In this miraculous Freeworld market system, people knew at last whether and when they were wasting resources in making things that other people did not want, or in making too much of one thing and too little of another. They could tell by a comparison of exchange values, or prices—and by profit and loss. It was the reduction of the value of every commodity and service to a common denominator, to gold, to “money,” to money prices, that for the first time made all this possible.

A special group grew up, known as “enterprisers.” These consisted of the more adventurous persons who found that they could make large profits if they could devise or think of some object or commodity that would fill some want not already being filled, or if they could make some existing commodity in a more economical or efficient way than it was already being made. They found that whoever could serve the consumers best was most rewarded, and that his reward was in proportion to the degree in which he served the consumers.

So an enterpriser would borrow money (if he could find enough other people with faith in him), rent a factory, buy or hire machines, and bid against other enterprisers for the services of workers in turning out products.

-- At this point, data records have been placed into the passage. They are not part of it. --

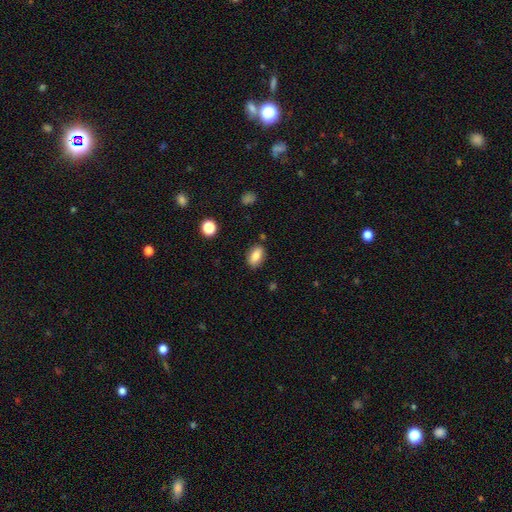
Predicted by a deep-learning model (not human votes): This appears to be a smooth galaxy with no disk features (82%) that is in between round and cigar-shaped (87%). Merging: none (84%).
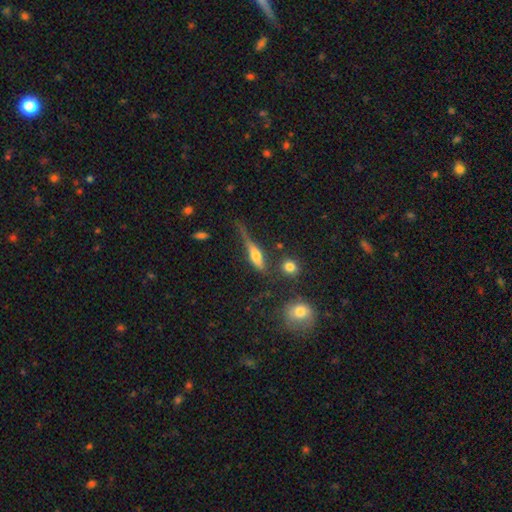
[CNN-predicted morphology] This is possibly a featured or disk galaxy (48%). Merging: marginally none (44%).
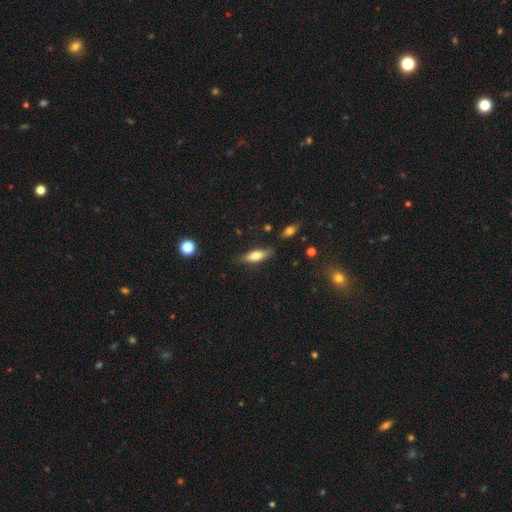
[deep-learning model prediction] This is likely a smooth galaxy (67%). How rounded: possibly in between (52%). Merging: clearly none (81%).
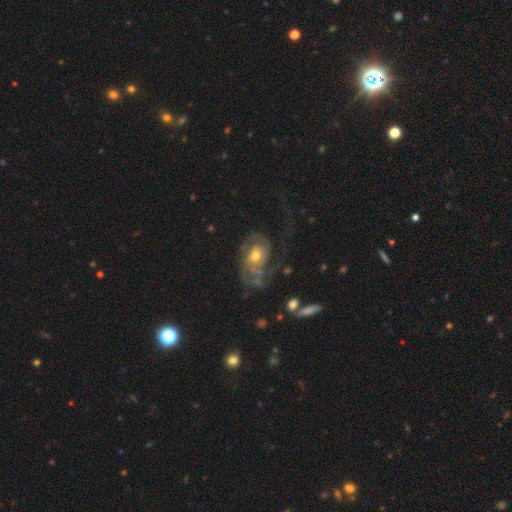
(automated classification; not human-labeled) smooth-or-featured: featured or disk: 74% | smooth: 18% | star or artifact: 8%
  disk-edge-on: no: 96% | yes: 4%
    bar: no: 72% | weak: 23% | strong: 5%
    has-spiral-arms: yes: 77% | no: 23%
      spiral-winding: medium: 38% | tight: 36% | loose: 26%
      spiral-arm-count: can't tell: 37% | 2: 34% | 1: 12% | 3: 10% | 4: 4% | more than 4: 4%
    bulge-size: moderate: 62% | small: 31% | large: 5% | none: 1% | dominant: 1%
  merging: major disturbance: 38% | none: 36% | minor disturbance: 20% | merger: 5%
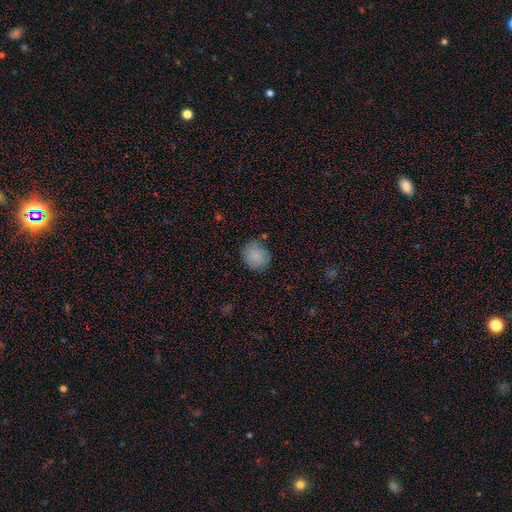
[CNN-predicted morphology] Smooth or featured? smooth (85%)
How rounded? round (77%)
Merging? none (79%)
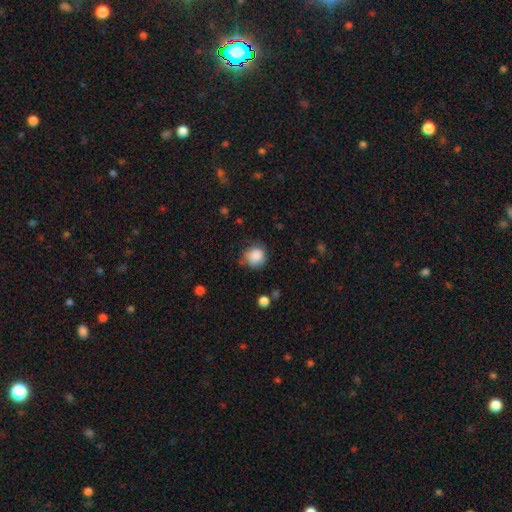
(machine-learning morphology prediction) A smooth galaxy with no disk features (87%) that is round (87%).

Vote fractions:
- Smooth or featured? smooth: 87% / star or artifact: 8% / featured or disk: 5%
- How rounded? round: 87% / in between: 13% / cigar-shaped: 1%
- Merging? none: 71% / minor disturbance: 21% / major disturbance: 6% / merger: 2%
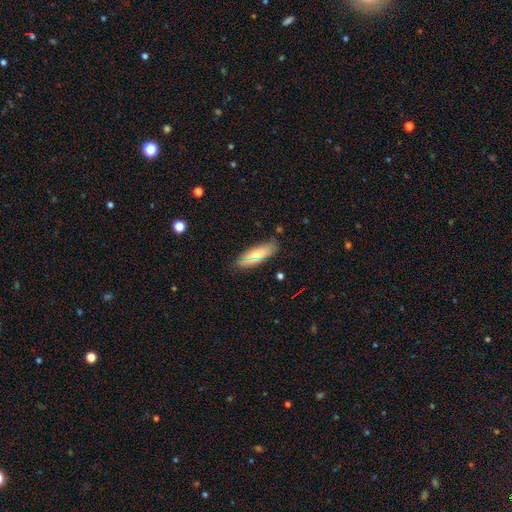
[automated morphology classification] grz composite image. It shows a smooth galaxy with no disk features (62%) that is in between round and cigar-shaped (60%). Merging: none (81%).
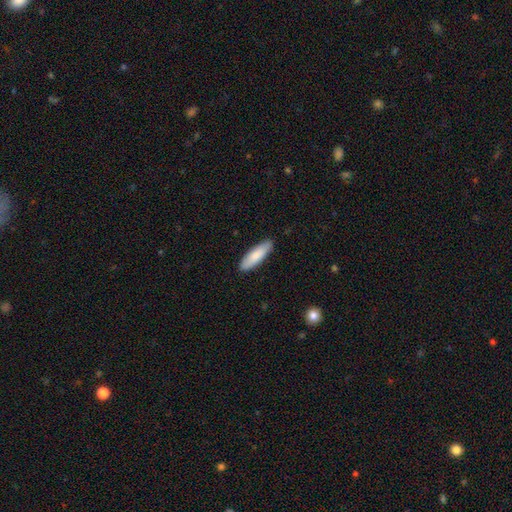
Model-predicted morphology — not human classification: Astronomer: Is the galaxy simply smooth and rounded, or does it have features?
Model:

An enterpriser was adding to production on net balance by the amount that the value of his input was exceeded by the value of his finished output. His input was measured by its quantity multiplied by the prices or rates he paid for it; his output was measured by its quantity multiplied by the prices for which he could sell it.

The amount by which his output exceeded his input belonged to him. It was called his “profit.” Sometimes it was very large. Whenever this happened a lot of people contended that the profit was “unfair,” “unreasonable,” or “exorbitant.” But what these same people seldom noticed was the great number of constant, daily failures. More than half of the enterprisers were losing money and not making it. When an enterpriser lost money he was usually through as an enterpriser. He had no funds to start another enterprise; he could seldom get anybody else to lend him any more.

But while nearly everybody with a smaller income would refer to an unusual profit as exorbitant, unreasonable or unfair, nobody (except the enterpriser directly involved) was ever known to refer to a business
loss
as exorbitant or unfair. The loss was simply ascribed to his incompetence. But only a comparatively few people seemed to have the consistency or generosity to admire the exceptional competence, ingenuity and adventurousness of the enterprisers who made big profits because they were exceptionally successful in meeting the wants of consumers.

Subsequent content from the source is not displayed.